When Learning Meets Dynamics: Distributed User Connectivity Maximization in UAV-Based Communication Networks

TL;DR

This paper introduces a distributed deep reinforcement learning framework for maximizing user connectivity in UAV-based communication networks, effectively handling network dynamics and UAV mobility through novel algorithms and information exchange strategies.

Contribution

It proposes DUCM-1 and DUCM-2 algorithms within a multi-agent deep Q learning framework, addressing the challenges of dynamics and information exchange in UAV networks.

Findings

Exchanging state information improves convergence.

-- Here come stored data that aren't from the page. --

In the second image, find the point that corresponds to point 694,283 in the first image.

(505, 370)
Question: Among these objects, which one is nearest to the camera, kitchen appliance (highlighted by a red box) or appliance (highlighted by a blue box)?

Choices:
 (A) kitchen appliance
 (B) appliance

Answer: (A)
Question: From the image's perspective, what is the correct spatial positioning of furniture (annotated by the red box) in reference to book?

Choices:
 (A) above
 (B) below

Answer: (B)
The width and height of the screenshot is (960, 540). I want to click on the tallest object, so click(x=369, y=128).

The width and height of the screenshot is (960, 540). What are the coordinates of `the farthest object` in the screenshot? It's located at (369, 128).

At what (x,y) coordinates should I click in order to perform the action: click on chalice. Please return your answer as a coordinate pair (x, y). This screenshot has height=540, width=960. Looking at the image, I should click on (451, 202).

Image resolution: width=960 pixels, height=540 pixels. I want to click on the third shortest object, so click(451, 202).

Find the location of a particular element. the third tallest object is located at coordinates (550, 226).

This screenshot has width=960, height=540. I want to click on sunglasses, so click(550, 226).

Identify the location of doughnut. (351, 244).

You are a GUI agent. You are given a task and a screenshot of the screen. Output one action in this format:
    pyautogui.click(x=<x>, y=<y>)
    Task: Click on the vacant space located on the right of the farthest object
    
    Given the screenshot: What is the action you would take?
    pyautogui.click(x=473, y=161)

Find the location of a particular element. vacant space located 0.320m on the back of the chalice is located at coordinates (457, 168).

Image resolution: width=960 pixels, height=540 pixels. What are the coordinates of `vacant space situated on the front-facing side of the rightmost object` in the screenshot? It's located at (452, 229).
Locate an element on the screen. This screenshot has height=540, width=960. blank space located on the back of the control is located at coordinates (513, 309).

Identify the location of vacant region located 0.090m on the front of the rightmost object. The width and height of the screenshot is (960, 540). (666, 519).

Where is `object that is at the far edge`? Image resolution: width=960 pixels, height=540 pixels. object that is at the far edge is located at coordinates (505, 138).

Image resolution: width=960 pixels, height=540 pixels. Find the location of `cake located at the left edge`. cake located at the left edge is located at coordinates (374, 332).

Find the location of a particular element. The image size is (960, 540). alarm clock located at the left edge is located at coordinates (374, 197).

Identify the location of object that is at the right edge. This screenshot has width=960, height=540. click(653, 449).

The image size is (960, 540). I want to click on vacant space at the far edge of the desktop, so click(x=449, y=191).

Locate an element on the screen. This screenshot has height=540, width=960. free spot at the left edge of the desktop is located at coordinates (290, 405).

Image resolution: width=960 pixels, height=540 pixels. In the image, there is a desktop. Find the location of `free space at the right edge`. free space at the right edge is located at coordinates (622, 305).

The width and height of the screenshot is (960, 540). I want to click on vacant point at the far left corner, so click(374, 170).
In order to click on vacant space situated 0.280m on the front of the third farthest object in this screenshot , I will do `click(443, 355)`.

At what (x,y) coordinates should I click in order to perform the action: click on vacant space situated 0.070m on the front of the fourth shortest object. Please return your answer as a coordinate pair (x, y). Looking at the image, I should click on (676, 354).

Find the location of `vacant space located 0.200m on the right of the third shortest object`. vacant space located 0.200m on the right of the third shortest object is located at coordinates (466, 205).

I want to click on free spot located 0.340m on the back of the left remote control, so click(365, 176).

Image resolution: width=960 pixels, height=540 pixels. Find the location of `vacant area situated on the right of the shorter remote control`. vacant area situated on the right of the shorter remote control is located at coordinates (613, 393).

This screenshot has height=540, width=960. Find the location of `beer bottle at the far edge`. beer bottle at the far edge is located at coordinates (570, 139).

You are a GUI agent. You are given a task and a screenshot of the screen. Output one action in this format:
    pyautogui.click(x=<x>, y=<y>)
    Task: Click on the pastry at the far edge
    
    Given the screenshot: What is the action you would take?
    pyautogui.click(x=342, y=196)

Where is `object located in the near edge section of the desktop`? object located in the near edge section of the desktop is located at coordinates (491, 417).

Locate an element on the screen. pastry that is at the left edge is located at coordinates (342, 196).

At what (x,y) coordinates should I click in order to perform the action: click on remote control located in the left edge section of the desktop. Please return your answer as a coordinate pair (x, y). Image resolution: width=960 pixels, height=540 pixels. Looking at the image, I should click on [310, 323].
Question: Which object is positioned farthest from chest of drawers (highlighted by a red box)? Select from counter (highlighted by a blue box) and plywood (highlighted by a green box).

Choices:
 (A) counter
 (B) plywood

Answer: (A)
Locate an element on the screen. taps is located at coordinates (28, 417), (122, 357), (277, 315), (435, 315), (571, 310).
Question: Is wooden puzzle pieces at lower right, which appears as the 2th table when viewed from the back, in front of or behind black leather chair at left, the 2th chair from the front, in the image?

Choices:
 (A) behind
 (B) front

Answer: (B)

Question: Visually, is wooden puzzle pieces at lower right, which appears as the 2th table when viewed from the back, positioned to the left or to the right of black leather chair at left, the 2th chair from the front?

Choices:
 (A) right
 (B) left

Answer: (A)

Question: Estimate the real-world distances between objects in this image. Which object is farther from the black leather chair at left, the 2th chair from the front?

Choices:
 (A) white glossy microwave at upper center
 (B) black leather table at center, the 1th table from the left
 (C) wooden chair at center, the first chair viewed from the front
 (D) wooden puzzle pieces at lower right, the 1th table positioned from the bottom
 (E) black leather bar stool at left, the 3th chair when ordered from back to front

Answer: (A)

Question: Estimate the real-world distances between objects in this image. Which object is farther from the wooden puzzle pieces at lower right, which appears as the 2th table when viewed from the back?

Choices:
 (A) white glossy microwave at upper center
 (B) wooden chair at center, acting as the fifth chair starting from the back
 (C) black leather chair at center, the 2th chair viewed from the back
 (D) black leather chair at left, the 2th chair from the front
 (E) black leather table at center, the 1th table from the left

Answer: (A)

DUCM-2 effectively manages UAV dynamics.

The proposed methods outperform baseline approaches.

Abstract

Distributed management over Unmanned Aerial Vehicle (UAV) based communication networks (UCNs) has attracted increasing research attention. In this work, we study a distributed user connectivity maximization problem in a UCN. The work features a horizontal study over different levels of information exchange during the distributed iteration and a consideration of dynamics in UAV set and user distribution, which are not well addressed in the existing works. Specifically, the studied problem is first formulated into a time-coupled mixed-integer non-convex optimization problem. A heuristic two-stage UAV-user association policy is proposed to faster determine the user connectivity. To tackle the NP-hard problem in scalable manner, the distributed user connectivity maximization algorithm 1 (DUCM-1) is proposed under the multi-agent deep Q learning (MA-DQL) framework. DUCM-1 emphasizes on designing different information exchange levels and evaluating how they impact the learning convergence with stationary and dynamic user distribution. To comply with the UAV dynamics, DUCM-2 algorithm is developed which is devoted to autonomously handling arbitrary quit's and join-in's of UAVs in a considered time horizon. Extensive simulations are conducted i) to conclude that exchanging state information with a deliberated task-specific reward function design yields the best convergence performance, and ii) to show the efficacy and robustness of DUCM-2 against the dynamics.